[Beignet] [PATCH] GBE: Re-implement BTI logic in backend

Ruiling Song ruiling.song at intel.com
Mon Dec 1 00:56:59 PST 2014


Previously, we search from the use-point of pointers, like load/store
and try to find all the possible pointer sources. But sometimes we may meet
ptrtoint/add/inttoptr pattern, and what's worse, for the operands of
add instruction, it is hard to determine which one is from pointer and
which one maybe a offset.

So what we do in this patch is: let's start the search from the def-point
(like GlobalVariable, kernel function pointer argument, AllocaInst, which
we care about) and traversal all their uses. And during the traversal,
we will record the escape point(i.e. Store/load/atomic instructions).
So later, when we generate these kinds of instructions, we can query their
possible sources and get the corresponding BTI.

Signed-off-by: Ruiling Song <ruiling.song at intel.com>
---
 backend/src/backend/gen_insn_selection.cpp |   40 ++---
 backend/src/llvm/llvm_gen_backend.cpp      |  227 +++++++++++++++++-----------
 2 files changed, 158 insertions(+), 109 deletions(-)

diff --git a/backend/src/backend/gen_insn_selection.cpp b/backend/src/backend/gen_insn_selection.cpp
index cd968c0..96970c7 100644
--- a/backend/src/backend/gen_insn_selection.cpp
+++ b/backend/src/backend/gen_insn_selection.cpp
@@ -3291,6 +3291,18 @@ namespace gbe
       }
     }
 
+    INLINE GenRegister getRelativeAddress(Selection::Opaque &sel, GenRegister address, ir::AddressSpace space, uint8_t bti) const {
+      if(space == ir::MEM_LOCAL || space == ir::MEM_CONSTANT)

▸ Prompt 1: Update the BTI patch description from "So what we do" to "insertions(+), 109 deletions(-)", changing "escape point" to "exit point".
▸ Prompt 2: Carry the Beignet BTI patch forward from the point where it ends.

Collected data

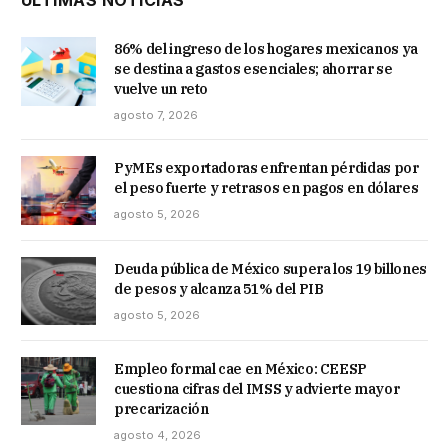
ÚLTIMAS NOTICIAS
86% del ingreso de los hogares mexicanos ya
se destina a gastos esenciales; ahorrar se
vuelve un reto
agosto 7, 2026
PyMEs exportadoras enfrentan pérdidas por
el peso fuerte y retrasos en pagos en dólares
agosto 5, 2026
Deuda pública de México supera los 19 billones
de pesos y alcanza 51% del PIB
agosto 5, 2026
Empleo formal cae en México: CEESP
cuestiona cifras del IMSS y advierte mayor
precarización
agosto 4, 2026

▸ Expected answer 1:
So what we do in this patch is: let's start the search from the def-point
(like GlobalVariable, kernel function pointer argument, AllocaInst, which
we care about) and traversal all their uses. And during the traversal,
we will record the exit point(i.e. Store/load/atomic instructions).
So later, when we generate these kinds of instructions, we can query their
possible sources and get the corresponding BTI.

Signed-off-by: Ruiling Song <ruiling.song at intel.com>
---
 backend/src/backend/gen_insn_selection.cpp |   40 ++---
 backend/src/llvm/llvm_gen_backend.cpp      |  227 +++++++++++++++++-----------
 2 files changed, 158 insertions(+), 109 deletions(-)

▸ Expected answer 2:
+        return address;
+
+      sel.push();
+        sel.curr.noMask = 1;
+        GenRegister temp = sel.selReg(sel.reg(ir::FAMILY_DWORD), ir::TYPE_U32);
+        sel.ADD(temp, address, GenRegister::negate(sel.selReg(sel.ctx.getSurfaceBaseReg(bti), ir::TYPE_U32)));
+      sel.pop();
+      return temp;
+    }
+
     INLINE bool emitOne(Selection::Opaque &sel, const ir::StoreInstruction &insn, bool &markChildren) const
     {
       using namespace ir;
@@ -3303,28 +3315,16 @@ namespace gbe
         sel.ADD(temp, address, sel.selReg(ocl::slmoffset, ir::TYPE_U32));
         address = temp;
       }
-      if(space == MEM_LOCAL) {
+
+      BTI bti = insn.getBTI();
+      for (int x = 0; x < bti.count; x++) {
+        GenRegister temp = getRelativeAddress(sel, address, space, bti.bti[x]);
         if (insn.isAligned() == true && elemSize == GEN_BYTE_SCATTER_QWORD)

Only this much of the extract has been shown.